Sigh. I started a post before and my computer ate it. I am just journaling a little. It helps me to see some of these things in writing.

I woke up this morning to my email being locked up again. I was online until pretty late last night and it was working fine when I went to bed. Another thing I have noticed is it seems to happen after I have seen H the previous night. Perhaps I am just being paranoid. I dunno. I can say that for 5 years I have never had this problem before. Much less to have it repeatedly. Really it isn't a big deal at this point it is just irritating.

Anyway, we had to go to court for S. H came in and sat next to me in the waiting area. Asked me a couple of questions. I was polite but didn't offer any other information or conversation. I had actually been reading. So then he goes and sits with his Father.

Once we get into the court room he comes and sits next to me again while his Father is in the row behind us. He did ask me a couple of questions. I finally shushed him. Not to be rude but because I couldn't hear. I don't think he was mad. I think he was having a hard time hearing too. Thing is though, he just sort of irritates me at this point. I have been trying to figure out what it is exactly and I think it is just his wishy washy way. He is interested in S but will not accept any responsibility at all. It is infuriating. I sort of feel like go away if you aren't going to help. Be a part of the solution or get out of my way and let me handle it. I guess I feel like he is judging me, watching. Again, not willing to help really. Just lording over me. That could just be my perception. Regardless it is how I feel though.

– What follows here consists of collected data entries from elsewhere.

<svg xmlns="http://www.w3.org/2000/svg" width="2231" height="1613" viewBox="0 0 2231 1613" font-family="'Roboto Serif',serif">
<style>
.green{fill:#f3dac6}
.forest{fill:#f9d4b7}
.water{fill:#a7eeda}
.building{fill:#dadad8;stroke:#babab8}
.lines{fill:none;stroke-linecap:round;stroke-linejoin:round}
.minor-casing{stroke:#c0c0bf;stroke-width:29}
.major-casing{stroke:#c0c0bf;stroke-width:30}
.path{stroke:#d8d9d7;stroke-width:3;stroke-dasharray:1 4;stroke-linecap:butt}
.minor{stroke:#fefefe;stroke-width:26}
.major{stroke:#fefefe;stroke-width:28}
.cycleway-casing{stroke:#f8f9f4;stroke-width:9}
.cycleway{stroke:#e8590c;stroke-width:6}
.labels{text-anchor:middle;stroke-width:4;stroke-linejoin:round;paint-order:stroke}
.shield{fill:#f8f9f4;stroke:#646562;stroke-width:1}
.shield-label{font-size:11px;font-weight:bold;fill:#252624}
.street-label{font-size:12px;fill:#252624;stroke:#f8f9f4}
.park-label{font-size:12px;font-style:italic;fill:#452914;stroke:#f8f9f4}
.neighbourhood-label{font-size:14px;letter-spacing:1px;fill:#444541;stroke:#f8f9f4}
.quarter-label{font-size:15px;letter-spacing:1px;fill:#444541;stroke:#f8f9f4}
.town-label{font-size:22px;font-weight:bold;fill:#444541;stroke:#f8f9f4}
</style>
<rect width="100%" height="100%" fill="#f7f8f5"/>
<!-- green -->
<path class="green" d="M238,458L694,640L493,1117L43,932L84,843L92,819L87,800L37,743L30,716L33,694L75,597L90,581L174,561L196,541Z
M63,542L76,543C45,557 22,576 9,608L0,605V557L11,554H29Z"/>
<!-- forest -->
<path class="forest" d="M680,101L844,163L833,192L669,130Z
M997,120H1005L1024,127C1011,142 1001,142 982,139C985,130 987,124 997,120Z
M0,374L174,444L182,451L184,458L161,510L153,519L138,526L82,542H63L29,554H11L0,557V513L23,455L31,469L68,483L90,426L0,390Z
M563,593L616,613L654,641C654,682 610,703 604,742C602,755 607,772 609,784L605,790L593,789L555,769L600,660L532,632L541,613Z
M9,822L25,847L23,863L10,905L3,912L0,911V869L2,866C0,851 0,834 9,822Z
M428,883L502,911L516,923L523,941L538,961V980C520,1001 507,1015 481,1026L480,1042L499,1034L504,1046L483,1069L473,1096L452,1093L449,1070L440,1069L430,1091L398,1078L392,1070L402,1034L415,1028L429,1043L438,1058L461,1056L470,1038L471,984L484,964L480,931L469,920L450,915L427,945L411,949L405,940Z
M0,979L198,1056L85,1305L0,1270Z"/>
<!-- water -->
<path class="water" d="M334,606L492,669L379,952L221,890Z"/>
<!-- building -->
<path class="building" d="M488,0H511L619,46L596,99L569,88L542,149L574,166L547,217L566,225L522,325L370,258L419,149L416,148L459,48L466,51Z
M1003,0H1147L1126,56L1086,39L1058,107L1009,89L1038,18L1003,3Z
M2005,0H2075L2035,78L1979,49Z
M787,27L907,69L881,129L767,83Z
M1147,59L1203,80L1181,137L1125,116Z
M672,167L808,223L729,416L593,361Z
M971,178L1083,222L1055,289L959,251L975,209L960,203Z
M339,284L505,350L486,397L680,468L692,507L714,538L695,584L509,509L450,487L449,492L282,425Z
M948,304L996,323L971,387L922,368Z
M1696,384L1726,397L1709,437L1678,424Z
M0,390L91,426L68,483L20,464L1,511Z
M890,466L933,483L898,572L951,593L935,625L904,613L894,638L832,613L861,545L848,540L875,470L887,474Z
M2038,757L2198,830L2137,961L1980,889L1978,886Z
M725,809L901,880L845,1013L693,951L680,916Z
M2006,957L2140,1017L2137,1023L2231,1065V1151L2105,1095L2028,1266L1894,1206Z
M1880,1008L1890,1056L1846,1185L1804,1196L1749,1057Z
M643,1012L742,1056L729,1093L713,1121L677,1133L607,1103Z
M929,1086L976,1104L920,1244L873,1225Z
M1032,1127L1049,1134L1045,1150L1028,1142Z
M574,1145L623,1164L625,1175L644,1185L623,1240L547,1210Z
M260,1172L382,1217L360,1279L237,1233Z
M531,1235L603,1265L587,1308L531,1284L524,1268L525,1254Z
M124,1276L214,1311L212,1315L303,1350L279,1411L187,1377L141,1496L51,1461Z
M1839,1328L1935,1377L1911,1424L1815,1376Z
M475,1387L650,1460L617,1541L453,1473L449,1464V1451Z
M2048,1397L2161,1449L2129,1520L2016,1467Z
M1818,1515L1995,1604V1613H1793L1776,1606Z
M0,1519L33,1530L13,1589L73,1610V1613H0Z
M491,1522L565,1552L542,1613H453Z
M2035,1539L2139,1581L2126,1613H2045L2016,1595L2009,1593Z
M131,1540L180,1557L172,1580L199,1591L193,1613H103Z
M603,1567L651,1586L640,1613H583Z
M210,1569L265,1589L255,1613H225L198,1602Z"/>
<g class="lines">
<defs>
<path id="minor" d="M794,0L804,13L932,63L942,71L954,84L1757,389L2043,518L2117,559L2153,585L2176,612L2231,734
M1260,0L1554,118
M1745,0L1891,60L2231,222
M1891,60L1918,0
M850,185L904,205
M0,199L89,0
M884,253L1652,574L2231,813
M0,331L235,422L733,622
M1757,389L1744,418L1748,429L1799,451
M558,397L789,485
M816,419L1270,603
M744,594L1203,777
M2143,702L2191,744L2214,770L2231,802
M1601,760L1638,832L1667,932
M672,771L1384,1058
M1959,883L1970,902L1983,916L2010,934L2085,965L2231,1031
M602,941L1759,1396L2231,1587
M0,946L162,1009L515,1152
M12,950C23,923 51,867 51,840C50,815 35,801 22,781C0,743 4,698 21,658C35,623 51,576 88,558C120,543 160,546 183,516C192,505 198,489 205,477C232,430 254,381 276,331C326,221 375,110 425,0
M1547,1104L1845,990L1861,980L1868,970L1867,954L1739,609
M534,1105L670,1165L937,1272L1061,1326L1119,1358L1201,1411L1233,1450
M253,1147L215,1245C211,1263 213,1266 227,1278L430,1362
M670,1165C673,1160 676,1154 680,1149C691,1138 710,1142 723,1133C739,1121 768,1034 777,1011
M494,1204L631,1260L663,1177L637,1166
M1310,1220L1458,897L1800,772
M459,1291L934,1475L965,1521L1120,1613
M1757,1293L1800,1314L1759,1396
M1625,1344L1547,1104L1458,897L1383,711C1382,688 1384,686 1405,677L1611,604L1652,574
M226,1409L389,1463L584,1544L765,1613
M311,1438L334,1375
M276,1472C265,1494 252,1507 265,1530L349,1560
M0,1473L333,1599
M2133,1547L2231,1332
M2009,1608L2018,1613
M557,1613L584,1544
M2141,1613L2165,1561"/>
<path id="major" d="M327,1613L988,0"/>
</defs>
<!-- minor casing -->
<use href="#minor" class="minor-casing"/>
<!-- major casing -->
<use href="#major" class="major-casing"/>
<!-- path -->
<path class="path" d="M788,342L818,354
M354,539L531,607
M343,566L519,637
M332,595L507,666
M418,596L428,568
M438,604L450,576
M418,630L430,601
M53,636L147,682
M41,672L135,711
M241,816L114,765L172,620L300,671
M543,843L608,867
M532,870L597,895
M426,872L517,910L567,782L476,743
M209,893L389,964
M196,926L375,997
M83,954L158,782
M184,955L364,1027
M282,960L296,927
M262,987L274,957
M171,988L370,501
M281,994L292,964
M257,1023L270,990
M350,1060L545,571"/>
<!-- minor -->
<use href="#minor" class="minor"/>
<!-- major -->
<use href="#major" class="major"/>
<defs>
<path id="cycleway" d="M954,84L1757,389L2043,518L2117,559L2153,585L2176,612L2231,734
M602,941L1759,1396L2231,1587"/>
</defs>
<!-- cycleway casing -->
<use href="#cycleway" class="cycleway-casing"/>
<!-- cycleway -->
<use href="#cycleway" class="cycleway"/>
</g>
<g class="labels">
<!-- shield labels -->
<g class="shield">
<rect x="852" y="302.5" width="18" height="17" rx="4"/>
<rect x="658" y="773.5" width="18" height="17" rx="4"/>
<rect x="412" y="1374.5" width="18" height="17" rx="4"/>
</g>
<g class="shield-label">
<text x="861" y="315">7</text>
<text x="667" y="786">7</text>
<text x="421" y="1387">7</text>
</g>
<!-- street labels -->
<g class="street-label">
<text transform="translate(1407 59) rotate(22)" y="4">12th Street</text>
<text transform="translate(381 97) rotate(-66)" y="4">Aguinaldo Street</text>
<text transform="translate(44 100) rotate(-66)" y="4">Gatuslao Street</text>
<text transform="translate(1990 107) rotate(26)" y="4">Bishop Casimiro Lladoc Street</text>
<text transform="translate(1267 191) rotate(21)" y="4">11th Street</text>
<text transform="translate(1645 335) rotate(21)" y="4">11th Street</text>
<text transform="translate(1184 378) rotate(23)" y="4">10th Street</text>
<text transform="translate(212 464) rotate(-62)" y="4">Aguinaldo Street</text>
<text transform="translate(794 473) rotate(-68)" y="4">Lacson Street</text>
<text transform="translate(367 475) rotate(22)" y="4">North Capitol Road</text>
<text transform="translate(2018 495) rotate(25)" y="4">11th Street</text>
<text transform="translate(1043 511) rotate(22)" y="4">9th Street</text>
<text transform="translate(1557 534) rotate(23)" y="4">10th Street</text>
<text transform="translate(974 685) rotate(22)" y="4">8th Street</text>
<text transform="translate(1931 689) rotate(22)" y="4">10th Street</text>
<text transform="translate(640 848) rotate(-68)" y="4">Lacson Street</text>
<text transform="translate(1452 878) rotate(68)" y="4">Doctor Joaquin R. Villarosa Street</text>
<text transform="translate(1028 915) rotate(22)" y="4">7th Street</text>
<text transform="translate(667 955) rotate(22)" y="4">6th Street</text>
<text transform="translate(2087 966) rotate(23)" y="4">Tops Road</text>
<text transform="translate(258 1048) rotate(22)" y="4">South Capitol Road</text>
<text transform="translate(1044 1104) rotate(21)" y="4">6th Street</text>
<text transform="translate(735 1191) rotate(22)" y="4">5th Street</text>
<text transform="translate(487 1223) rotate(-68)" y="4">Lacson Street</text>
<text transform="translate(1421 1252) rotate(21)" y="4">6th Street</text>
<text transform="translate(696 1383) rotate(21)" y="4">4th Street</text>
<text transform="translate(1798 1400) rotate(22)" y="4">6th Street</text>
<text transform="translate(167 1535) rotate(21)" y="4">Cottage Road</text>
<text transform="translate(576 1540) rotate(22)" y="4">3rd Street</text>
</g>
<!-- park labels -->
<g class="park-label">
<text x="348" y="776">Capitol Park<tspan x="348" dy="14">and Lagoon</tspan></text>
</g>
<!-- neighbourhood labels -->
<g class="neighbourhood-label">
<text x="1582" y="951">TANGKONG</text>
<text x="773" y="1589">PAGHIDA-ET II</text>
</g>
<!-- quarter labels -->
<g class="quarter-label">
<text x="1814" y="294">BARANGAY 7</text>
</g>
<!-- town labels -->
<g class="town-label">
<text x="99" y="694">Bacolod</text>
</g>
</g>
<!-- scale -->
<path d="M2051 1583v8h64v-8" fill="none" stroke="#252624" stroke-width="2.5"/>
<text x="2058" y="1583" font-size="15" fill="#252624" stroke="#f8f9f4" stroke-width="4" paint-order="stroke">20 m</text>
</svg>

After it was over S came and sat with us for a few mins. He sat between us actually. Attorney came over too. H was again sort of craning around trying to hear my conversation with the attorney. Whatever. I am sure he is interested. One of the dumb things he did though was when they asked for H contact info in case they needed to get a hold of him - he lied. He gave a PO Box and his father's phone #. Now I think the court officials have basically decided not to give him any information. It's so convoluted. We talked to S for a few minutes then I had to go back and speak with the Juvenile Justice probation officer. H could have come in, could have gotten involved but instead he stood in the doorway there listening but never participating. So frustrating.

Once she and I finished talked I just walked out. Didn't say much else. Not bye not anything. Just left.

H father called me later asked exactly what had happened apparently he couldn't hear either. It was only a 2 min conversation according to the timer on my phone. Sadly, they are not speaking to me after H told them I had said, "D's were not allowed there and it wasn't their family." A lie. Regardless, they (Father in law and H step mother) are being rather rude at this point. Not sure I mentioned that they live next door to us. So literally I can holler and they can hear me. I don't think they intend to even see the D's for Xmas. I dunno. If they do they haven't said a thing to me. Of course, I guess that's hard to do when you're holding a grudge and won't speak to someone.

That was my day as far as interaction went. S called later. He is really reaching out to me which he hadn't been for a bit.

D's are doing a bit better but still very upset at S being gone. Very upset. It is further compounded by the fact they are not allowed to visit him.

I am doing pretty good. The D's and I make Xmas cookies and buckeyes this evening. If you can call them that. We were pretty much a kitchen fail but had fun anyway.

I still felt the connection with the attorney and that makes me uncomfortable on some level. I like it some too though. Hard to quantify those feelings.

I'm tired tonight and the D's are all getting some sort of horrifying cold. Here's hoping I don't get it as well. My state of mind isn't great when I am feeling bad.

Can I just say though that overall today wasn't a bad day. Not a great day though. I am still not experiencing much anger or anything at this point. Actually no anger. Some frustration. I guess where I feel like I am doing all the work myself. Otherwise though, things are alright. If I can just get my S home things will be great!